### Task to carry out
Without including pictures, set down every record exactly as it stands.

"""

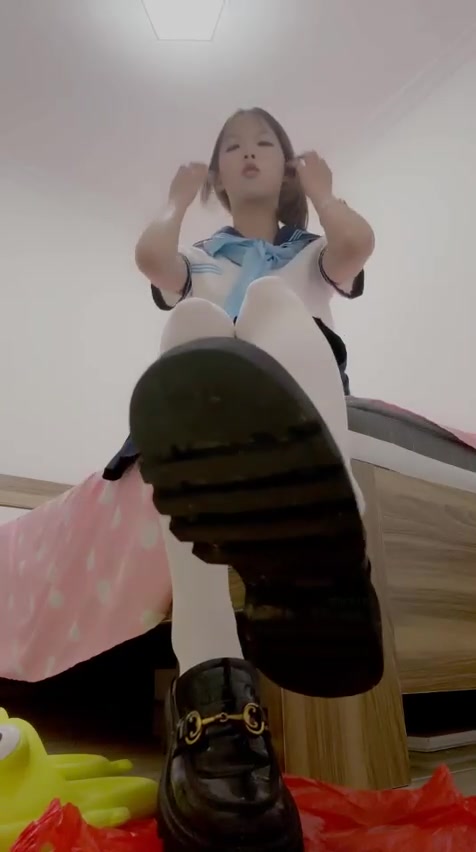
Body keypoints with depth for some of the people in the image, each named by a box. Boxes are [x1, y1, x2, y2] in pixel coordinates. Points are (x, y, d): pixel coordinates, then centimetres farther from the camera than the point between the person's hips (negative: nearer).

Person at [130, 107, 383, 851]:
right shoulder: (198, 260, 36)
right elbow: (149, 257, 9)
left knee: (270, 298, -31)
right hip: (203, 425, 1)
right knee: (193, 315, -34)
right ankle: (212, 681, -56)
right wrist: (181, 197, 27)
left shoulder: (311, 253, 34)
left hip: (295, 421, 0)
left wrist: (318, 189, 25)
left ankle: (322, 568, -65)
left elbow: (358, 244, 7)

"""

### Task answer
Body keypoints with depth for some of the people in the image, each named by a box. Boxes are [x1, y1, x2, y2] in pixel coordinates. Points are (x, y, d): pixel coordinates, then centimetres farther from the camera than the point between the person's hips (negative: nearer).

Person at [130, 107, 383, 851]:
right shoulder: (198, 260, 36)
right elbow: (149, 257, 9)
left knee: (270, 298, -31)
right hip: (203, 425, 1)
right knee: (193, 315, -34)
right ankle: (212, 681, -56)
right wrist: (181, 197, 27)
left shoulder: (311, 253, 34)
left hip: (295, 421, 0)
left wrist: (318, 189, 25)
left ankle: (322, 568, -65)
left elbow: (358, 244, 7)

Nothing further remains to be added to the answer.